Thailand senators indicted after attempting to amend constitution News
Thailand senators indicted after attempting to amend constitution

[JURIST] Thailand’s National Anti-Corruption Commission (NACC) [official website] on Tuesday indicted 36 senators for alleged misconduct, including the misuse of authority in violation of Thailand’s constitution. The indictment is a response to the senators’ attempt to amend the constitution [AP report] to make the senate fully elected, a move ruled unconstitutional by the Constitutional Court [official website] in November. Commission Secretary General Sansern Poljiak has said that the case will be forwarded to the Senate [official website], which will decide whether the 36 now-suspended senators will be impeached. Many of the senators will be replaced next month [AP report] by newly elected ones. The decision by the NACC means that the senators will be forced to face malfeasance charges [Bangkok Post report] in the Supreme Court of Justice’s Criminal Division for Persons Holding Political Positions. A conviction would result in an automatic five-year ban from politics.
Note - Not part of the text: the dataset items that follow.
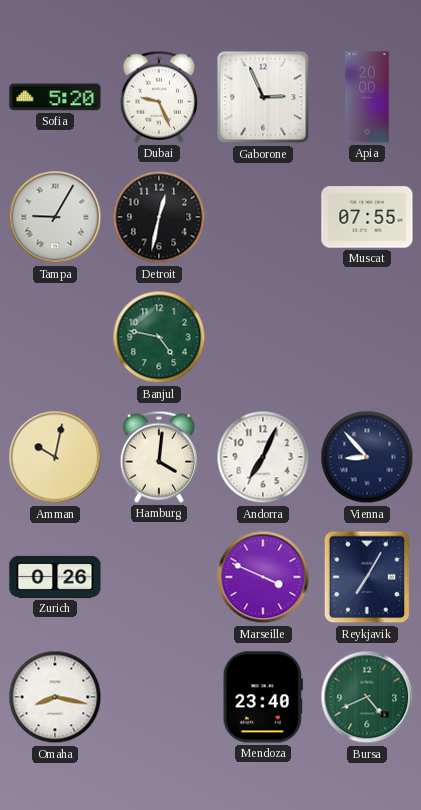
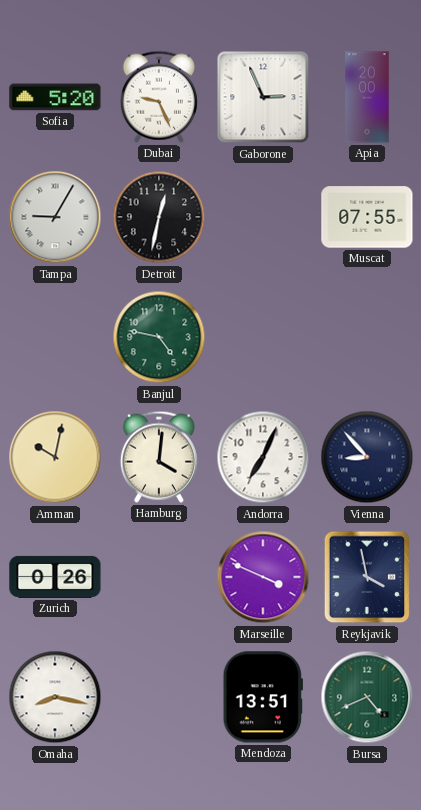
Reykjavik: 7:05 -> 3:58
Mendoza: 23:40 -> 13:51
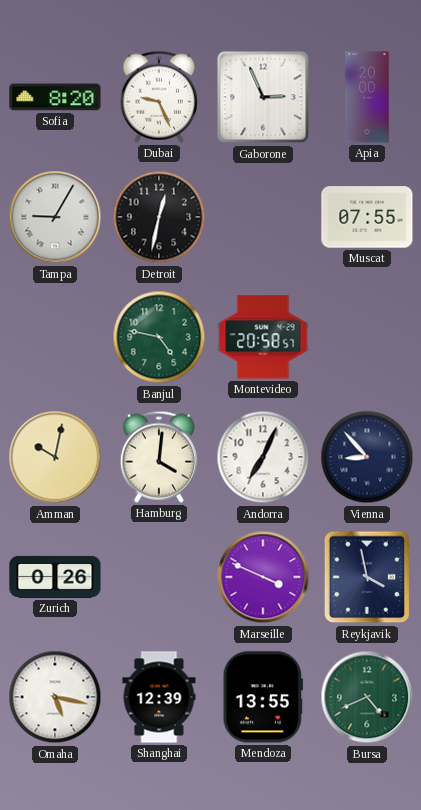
Sofia: 5:20 -> 8:20
Montevideo: none -> 20:58
Omaha: 8:17 -> 5:17
Shanghai: none -> 12:39
Mendoza: 13:51 -> 13:55
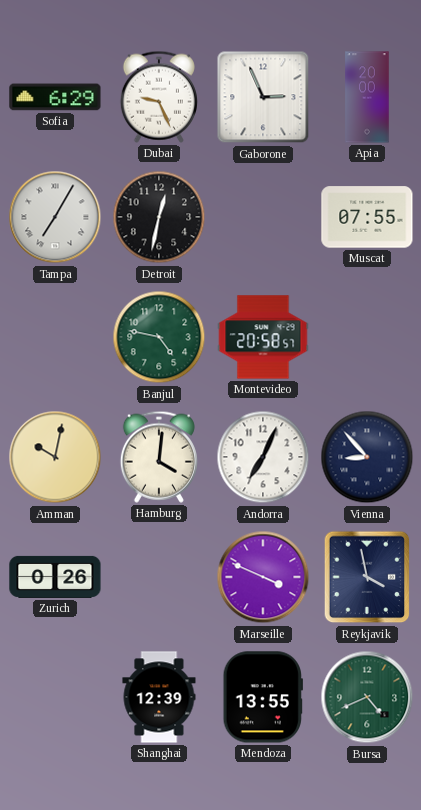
Sofia: 8:20 -> 6:29
Tampa: 9:05 -> 7:05
Omaha: 5:17 -> none
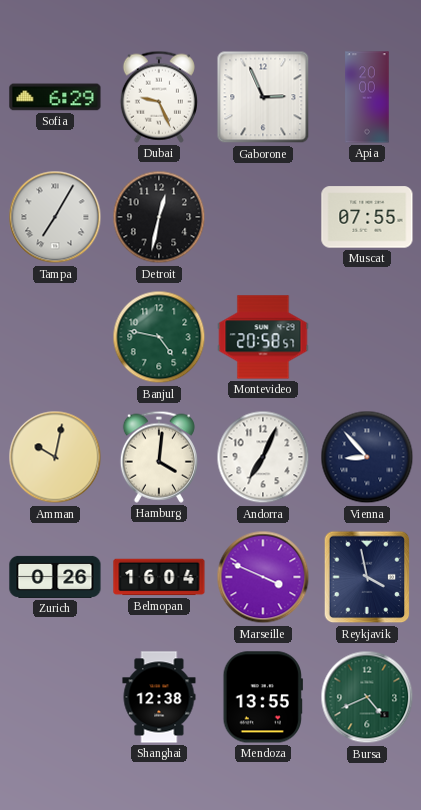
Belmopan: none -> 16:04
Shanghai: 12:39 -> 12:38
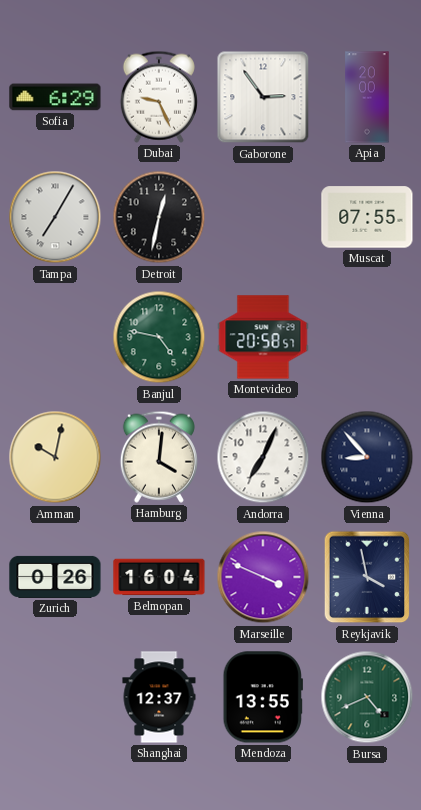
Gaborone: 2:56 -> 2:54
Shanghai: 12:38 -> 12:37
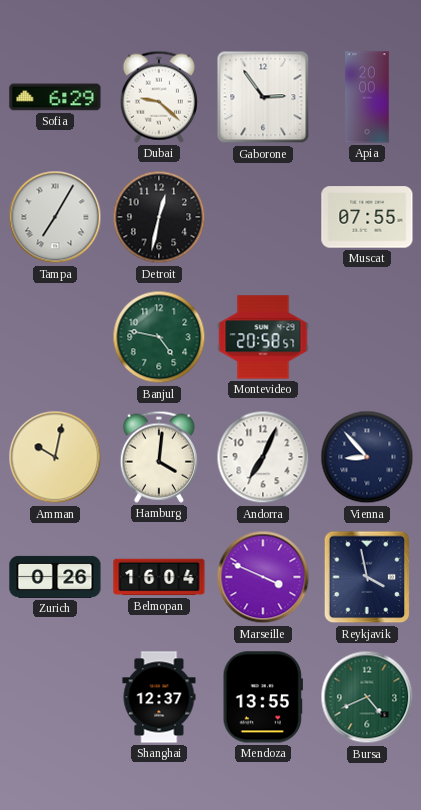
Dubai: 9:26 -> 9:22
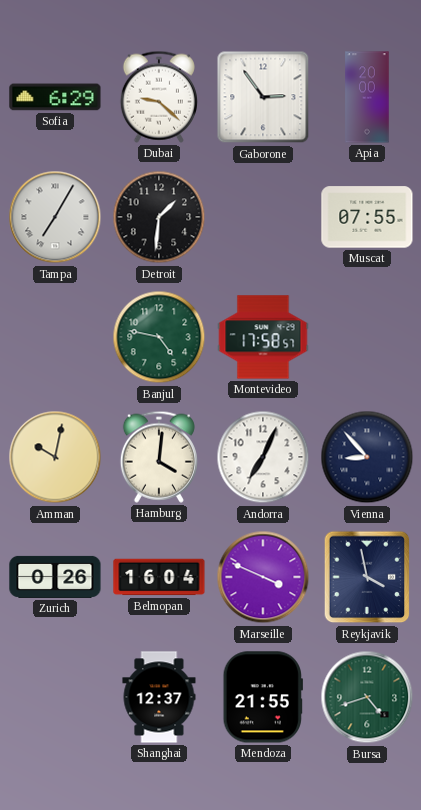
Detroit: 12:32 -> 1:31
Montevideo: 20:58 -> 17:58
Mendoza: 13:55 -> 21:55
Bursa: 4:41 -> 4:42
Thailand has been fraught with political instability since the 2006 military coup, [JURIST op-ed]. Thailand’s Democrat party, the country’s main opposition political party, petitioned [JURIST report] the Thai Constitutional Court in February to annul the results of the country’s national elections, alleging that the polls were unconstitutional. In January, leading up to the elections, an anti-government protest leader was shot and killed [JURIST report] during demonstrations blocking a voting station. The shooting came just five days after the Thai government declared [JURIST report] a 60-day state of emergency, granting it broad powers to curtail the political unrest, including the ability to censor media, impose a curfew and detain suspects without charges. These powers are in addition to those granted in November when the prime minister invoked [JURIST report] a special security law known as the Internal Security Act, which conferred broader powers on police forces attempting to contain the protests. Just days later, protesters stormed [JURIST report] the army’s headquarters in Bangkok, seeking assistance in overthrowing the government.